▽

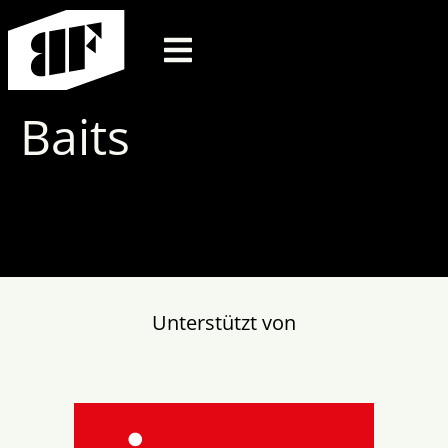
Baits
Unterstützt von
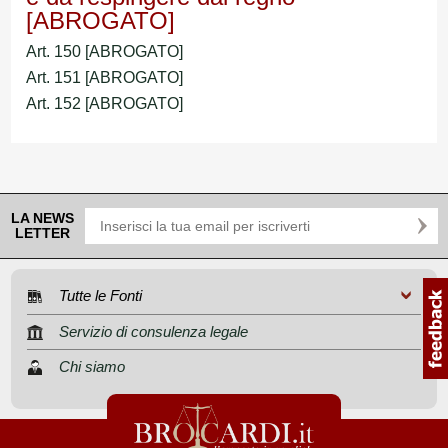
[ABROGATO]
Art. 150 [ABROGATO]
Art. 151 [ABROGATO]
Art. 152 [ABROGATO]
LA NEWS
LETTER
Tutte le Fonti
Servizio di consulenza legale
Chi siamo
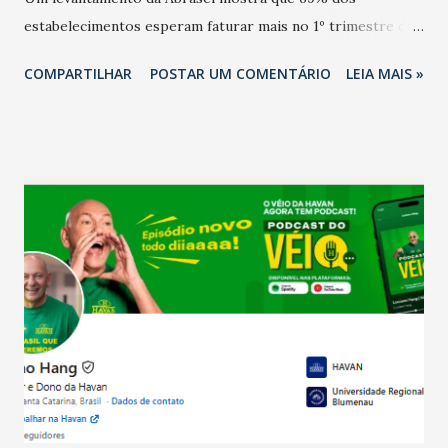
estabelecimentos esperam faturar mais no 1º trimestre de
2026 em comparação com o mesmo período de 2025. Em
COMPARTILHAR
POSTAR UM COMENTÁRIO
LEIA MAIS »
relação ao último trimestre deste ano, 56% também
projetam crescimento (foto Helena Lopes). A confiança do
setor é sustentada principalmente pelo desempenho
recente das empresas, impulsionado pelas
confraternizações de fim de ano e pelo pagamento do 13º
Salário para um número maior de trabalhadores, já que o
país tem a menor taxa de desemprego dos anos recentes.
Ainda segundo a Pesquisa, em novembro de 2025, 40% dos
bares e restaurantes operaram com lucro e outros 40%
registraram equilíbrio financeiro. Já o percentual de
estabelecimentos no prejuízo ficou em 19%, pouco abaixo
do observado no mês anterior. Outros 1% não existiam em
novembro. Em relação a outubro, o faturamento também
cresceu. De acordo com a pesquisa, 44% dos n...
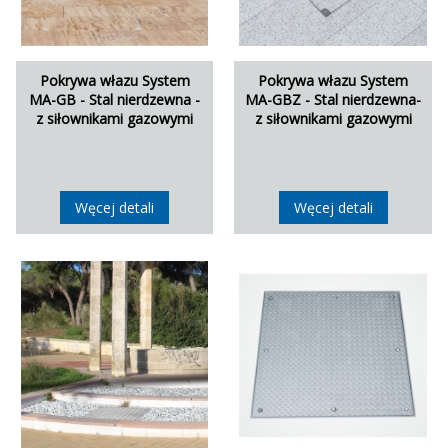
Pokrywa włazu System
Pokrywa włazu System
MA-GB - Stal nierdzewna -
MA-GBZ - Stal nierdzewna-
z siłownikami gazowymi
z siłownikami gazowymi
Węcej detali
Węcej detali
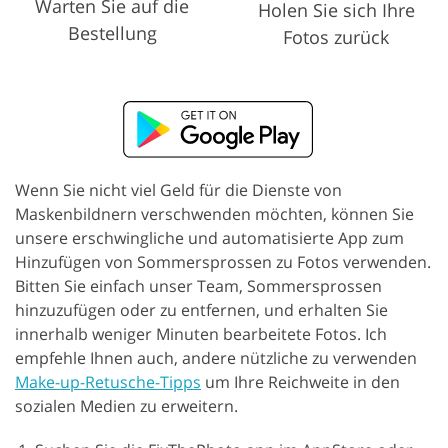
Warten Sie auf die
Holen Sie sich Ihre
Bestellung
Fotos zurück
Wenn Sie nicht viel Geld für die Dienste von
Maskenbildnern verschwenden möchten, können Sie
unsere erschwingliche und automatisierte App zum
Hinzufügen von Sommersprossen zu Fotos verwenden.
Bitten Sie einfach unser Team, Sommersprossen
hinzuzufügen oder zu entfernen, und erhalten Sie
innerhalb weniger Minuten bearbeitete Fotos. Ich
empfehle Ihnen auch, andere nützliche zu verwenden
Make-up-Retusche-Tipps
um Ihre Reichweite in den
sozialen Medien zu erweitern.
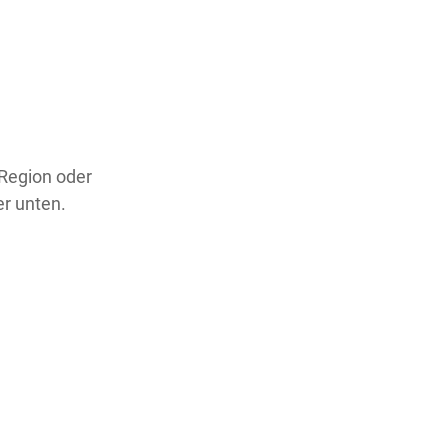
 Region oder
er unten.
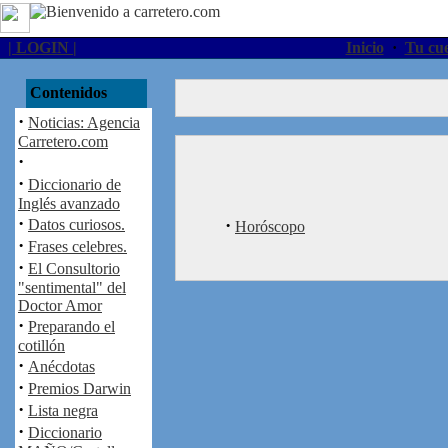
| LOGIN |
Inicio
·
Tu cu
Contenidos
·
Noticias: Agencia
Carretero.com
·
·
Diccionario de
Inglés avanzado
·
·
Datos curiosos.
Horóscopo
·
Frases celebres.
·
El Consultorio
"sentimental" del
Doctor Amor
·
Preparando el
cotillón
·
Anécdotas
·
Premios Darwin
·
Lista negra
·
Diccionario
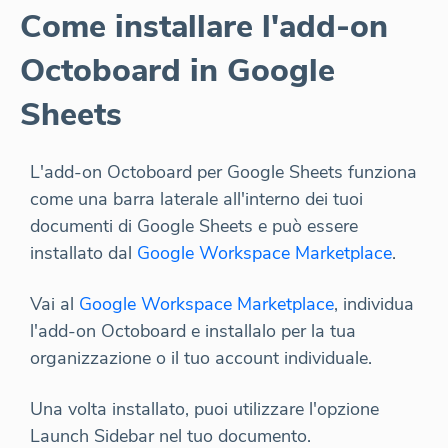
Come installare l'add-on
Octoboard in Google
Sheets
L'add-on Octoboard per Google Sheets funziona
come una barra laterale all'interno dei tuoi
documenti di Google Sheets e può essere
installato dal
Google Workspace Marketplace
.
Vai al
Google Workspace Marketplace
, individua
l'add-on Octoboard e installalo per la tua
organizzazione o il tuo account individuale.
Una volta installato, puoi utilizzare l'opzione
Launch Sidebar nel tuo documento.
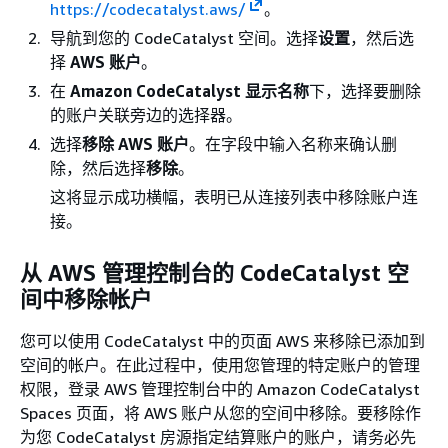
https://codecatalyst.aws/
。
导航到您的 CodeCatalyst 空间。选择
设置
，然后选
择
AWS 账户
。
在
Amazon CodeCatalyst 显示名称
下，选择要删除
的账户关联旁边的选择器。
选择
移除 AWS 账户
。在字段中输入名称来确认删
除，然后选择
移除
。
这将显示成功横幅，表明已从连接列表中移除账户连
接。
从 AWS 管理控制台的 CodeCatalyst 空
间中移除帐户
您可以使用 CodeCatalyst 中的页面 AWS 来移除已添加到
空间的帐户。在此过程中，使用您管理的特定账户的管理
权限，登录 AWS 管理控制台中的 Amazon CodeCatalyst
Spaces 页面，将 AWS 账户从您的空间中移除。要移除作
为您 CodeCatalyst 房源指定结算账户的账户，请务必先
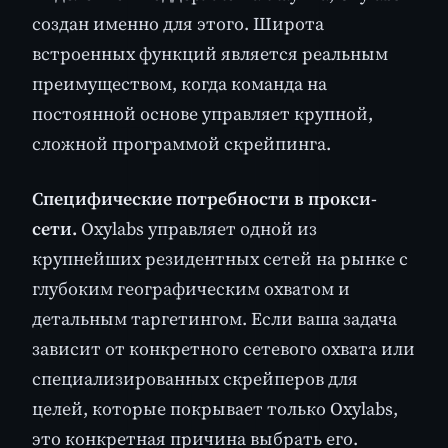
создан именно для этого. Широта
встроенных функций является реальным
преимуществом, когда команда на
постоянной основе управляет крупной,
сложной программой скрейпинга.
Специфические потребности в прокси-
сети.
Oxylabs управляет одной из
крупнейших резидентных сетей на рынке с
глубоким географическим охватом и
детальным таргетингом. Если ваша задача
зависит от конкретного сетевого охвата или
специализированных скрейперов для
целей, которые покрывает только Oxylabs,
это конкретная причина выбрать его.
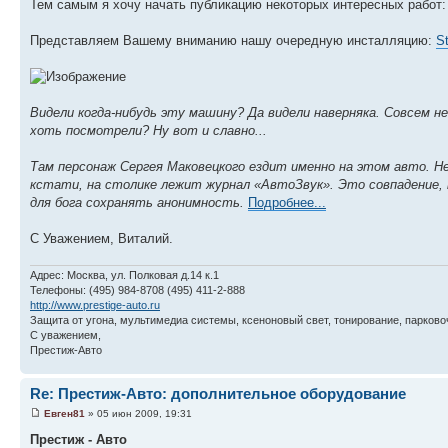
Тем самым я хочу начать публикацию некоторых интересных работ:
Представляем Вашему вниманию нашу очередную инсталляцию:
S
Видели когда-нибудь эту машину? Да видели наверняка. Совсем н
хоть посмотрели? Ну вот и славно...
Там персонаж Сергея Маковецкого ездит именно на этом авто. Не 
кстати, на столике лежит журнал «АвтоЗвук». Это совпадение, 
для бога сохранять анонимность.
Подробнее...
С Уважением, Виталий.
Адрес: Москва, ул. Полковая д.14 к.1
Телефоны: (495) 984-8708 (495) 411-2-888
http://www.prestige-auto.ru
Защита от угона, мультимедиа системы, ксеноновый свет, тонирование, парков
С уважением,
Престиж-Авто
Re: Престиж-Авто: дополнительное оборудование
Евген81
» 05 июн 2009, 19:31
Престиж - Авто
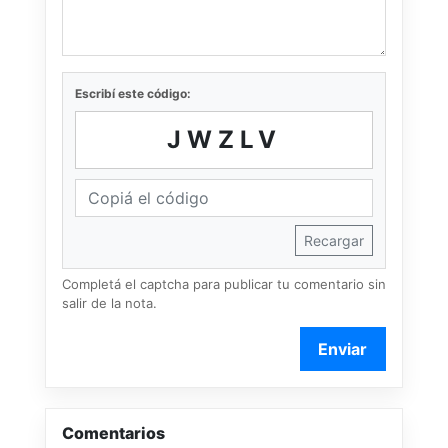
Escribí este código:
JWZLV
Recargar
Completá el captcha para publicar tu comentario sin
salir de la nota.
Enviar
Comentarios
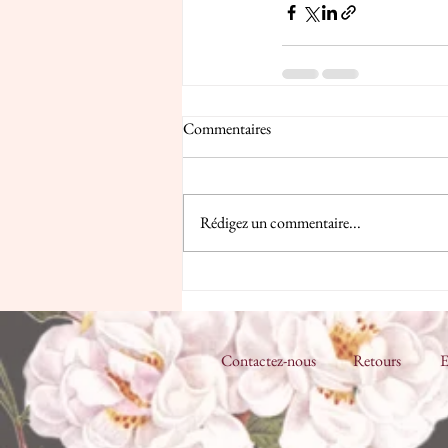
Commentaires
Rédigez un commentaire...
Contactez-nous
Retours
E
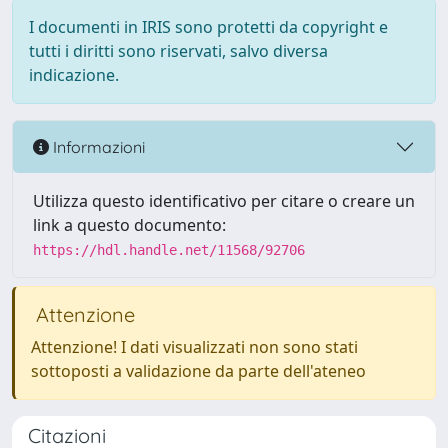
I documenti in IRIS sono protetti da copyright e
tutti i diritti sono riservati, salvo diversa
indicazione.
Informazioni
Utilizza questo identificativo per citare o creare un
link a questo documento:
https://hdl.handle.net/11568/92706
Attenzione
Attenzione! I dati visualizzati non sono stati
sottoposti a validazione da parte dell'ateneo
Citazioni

△
▽

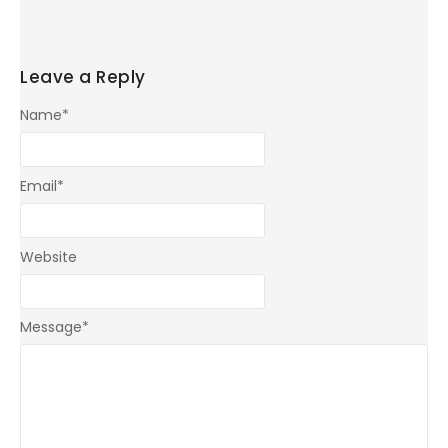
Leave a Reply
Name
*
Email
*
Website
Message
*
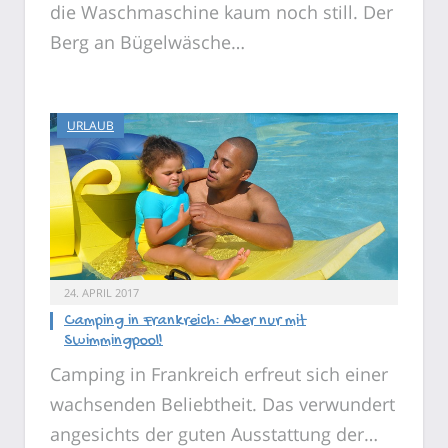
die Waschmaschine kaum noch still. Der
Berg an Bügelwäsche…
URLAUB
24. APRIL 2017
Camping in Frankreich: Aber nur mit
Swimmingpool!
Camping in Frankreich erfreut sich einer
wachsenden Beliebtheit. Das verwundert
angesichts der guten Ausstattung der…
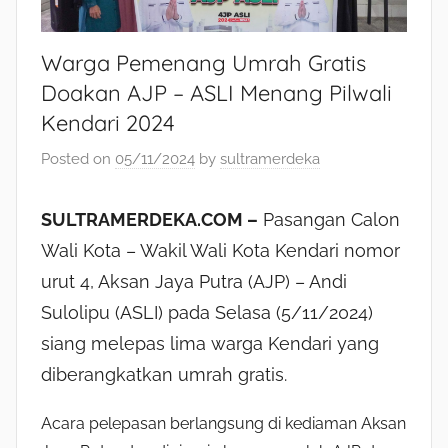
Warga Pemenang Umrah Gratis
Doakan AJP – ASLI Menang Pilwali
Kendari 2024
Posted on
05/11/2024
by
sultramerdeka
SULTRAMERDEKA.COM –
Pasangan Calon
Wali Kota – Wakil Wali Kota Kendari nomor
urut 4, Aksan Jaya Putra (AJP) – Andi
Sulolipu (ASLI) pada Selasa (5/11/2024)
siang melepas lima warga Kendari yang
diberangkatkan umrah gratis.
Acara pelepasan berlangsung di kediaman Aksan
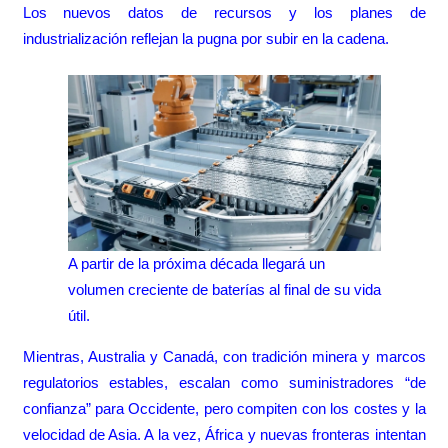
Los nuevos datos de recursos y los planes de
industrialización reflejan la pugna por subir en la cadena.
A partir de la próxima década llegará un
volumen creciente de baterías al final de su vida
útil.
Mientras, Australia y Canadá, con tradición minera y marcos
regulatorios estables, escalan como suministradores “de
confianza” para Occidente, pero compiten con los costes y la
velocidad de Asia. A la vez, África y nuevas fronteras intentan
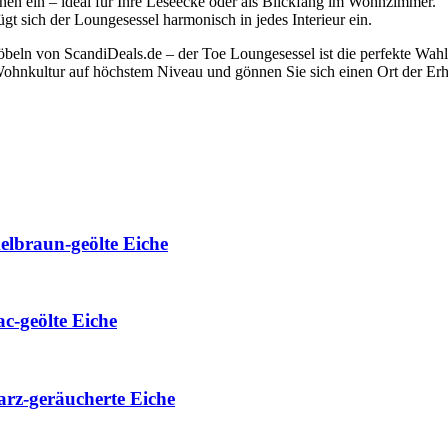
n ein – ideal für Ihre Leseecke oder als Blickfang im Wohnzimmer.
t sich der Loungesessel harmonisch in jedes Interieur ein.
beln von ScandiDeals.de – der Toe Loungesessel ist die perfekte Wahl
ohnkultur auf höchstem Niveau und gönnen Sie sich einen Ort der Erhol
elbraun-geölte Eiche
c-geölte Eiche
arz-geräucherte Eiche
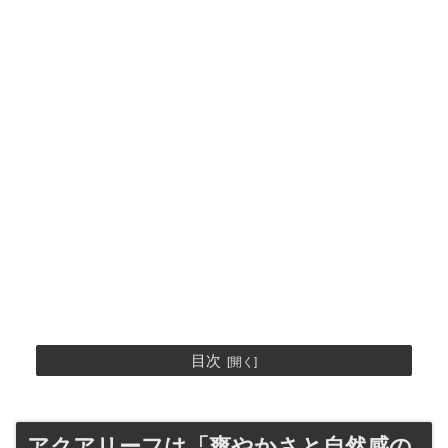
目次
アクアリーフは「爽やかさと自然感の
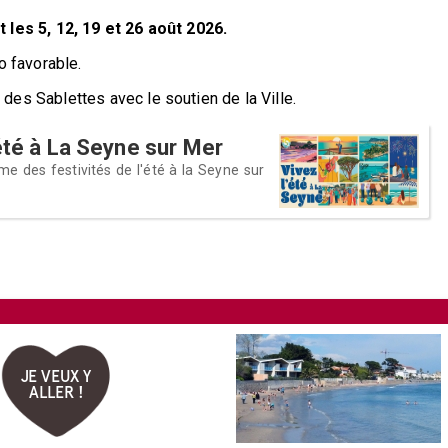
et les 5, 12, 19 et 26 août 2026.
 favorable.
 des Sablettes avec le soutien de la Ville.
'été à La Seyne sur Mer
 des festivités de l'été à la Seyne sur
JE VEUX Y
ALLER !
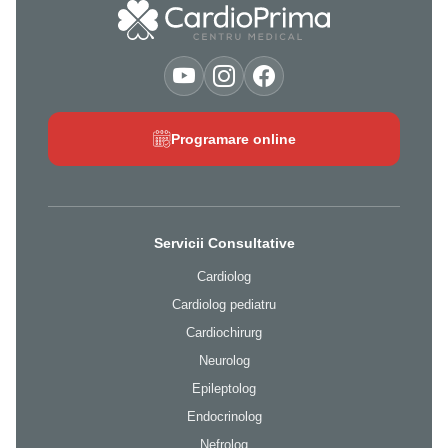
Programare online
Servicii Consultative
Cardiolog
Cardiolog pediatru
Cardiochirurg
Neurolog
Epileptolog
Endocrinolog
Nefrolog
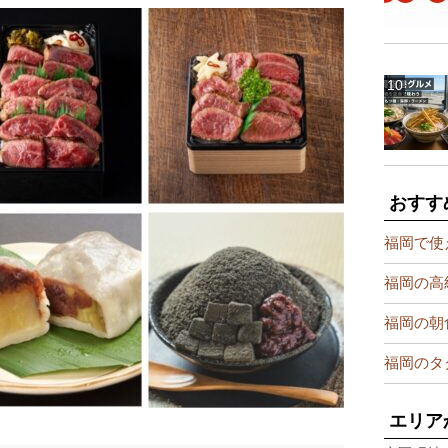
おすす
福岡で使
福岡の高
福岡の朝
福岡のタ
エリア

△
▽

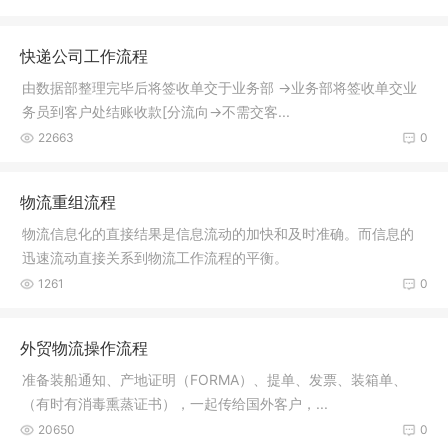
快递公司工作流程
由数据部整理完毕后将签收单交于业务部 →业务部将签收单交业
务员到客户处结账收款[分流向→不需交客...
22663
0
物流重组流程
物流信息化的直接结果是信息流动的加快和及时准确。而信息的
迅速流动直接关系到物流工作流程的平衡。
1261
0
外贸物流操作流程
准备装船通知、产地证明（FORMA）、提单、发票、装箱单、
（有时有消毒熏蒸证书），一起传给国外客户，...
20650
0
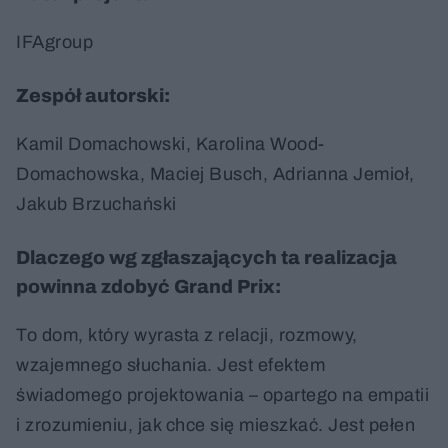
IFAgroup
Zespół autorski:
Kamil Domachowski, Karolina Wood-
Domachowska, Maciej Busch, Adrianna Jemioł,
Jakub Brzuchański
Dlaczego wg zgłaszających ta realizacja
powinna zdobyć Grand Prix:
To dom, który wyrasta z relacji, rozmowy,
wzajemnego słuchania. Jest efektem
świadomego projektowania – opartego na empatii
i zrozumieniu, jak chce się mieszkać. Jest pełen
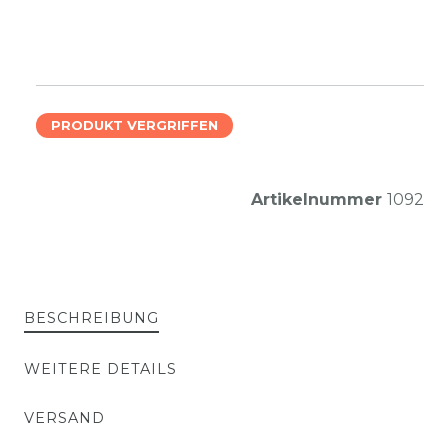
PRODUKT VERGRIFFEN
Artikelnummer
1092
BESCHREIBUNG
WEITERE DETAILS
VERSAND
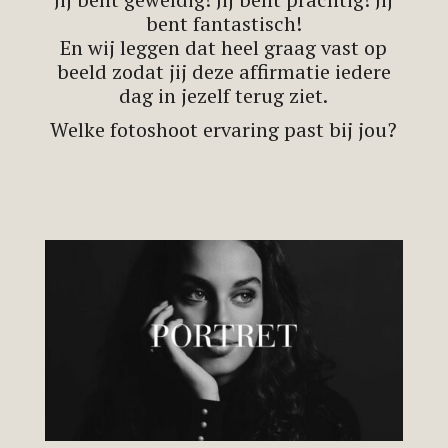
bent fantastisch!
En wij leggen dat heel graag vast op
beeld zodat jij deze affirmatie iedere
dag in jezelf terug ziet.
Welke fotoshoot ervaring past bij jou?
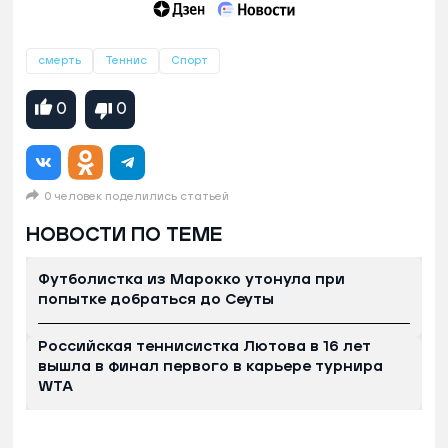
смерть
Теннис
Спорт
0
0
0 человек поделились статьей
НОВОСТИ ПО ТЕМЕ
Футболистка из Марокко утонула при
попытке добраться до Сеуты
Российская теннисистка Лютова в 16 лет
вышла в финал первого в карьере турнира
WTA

△

◆ Exercise instructions: Would you copy the lines above exactly, starting with the one that has "детальным таргетингом. Если ваша задача" and ending with the one that has "Utilizza questo identificativo", both included, without the pictures?

◆ Task answer:
детальным таргетингом. Если ваша задача
зависит от конкретного сетевого охвата или
специализированных скрейперов для
целей, которые покрывает только Oxylabs,
это конкретная причина выбрать его.
Тем самым я хочу начать публикацию некоторых интересных работ:
Представляем Вашему вниманию нашу очередную инсталляцию:
S
Видели когда-нибудь эту машину? Да видели наверняка. Совсем н
хоть посмотрели? Ну вот и славно...
Там персонаж Сергея Маковецкого ездит именно на этом авто. Не 
кстати, на столике лежит журнал «АвтоЗвук». Это совпадение, 
для бога сохранять анонимность.
Подробнее...
С Уважением, Виталий.
Адрес: Москва, ул. Полковая д.14 к.1
Телефоны: (495) 984-8708 (495) 411-2-888
http://www.prestige-auto.ru
Защита от угона, мультимедиа системы, ксеноновый свет, тонирование, парков
С уважением,
Престиж-Авто
Re: Престиж-Авто: дополнительное оборудование
Евген81
» 05 июн 2009, 19:31
Престиж - Авто
Escribí este código:
JWZLV
Recargar
Completá el captcha para publicar tu comentario sin
salir de la nota.
Enviar
Comentarios
Commentaires
Rédigez un commentaire...
Contactez-nous
Retours
E
I documenti in IRIS sono protetti da copyright e
tutti i diritti sono riservati, salvo diversa
indicazione.
Informazioni
Utilizza questo identificativo per citare o creare un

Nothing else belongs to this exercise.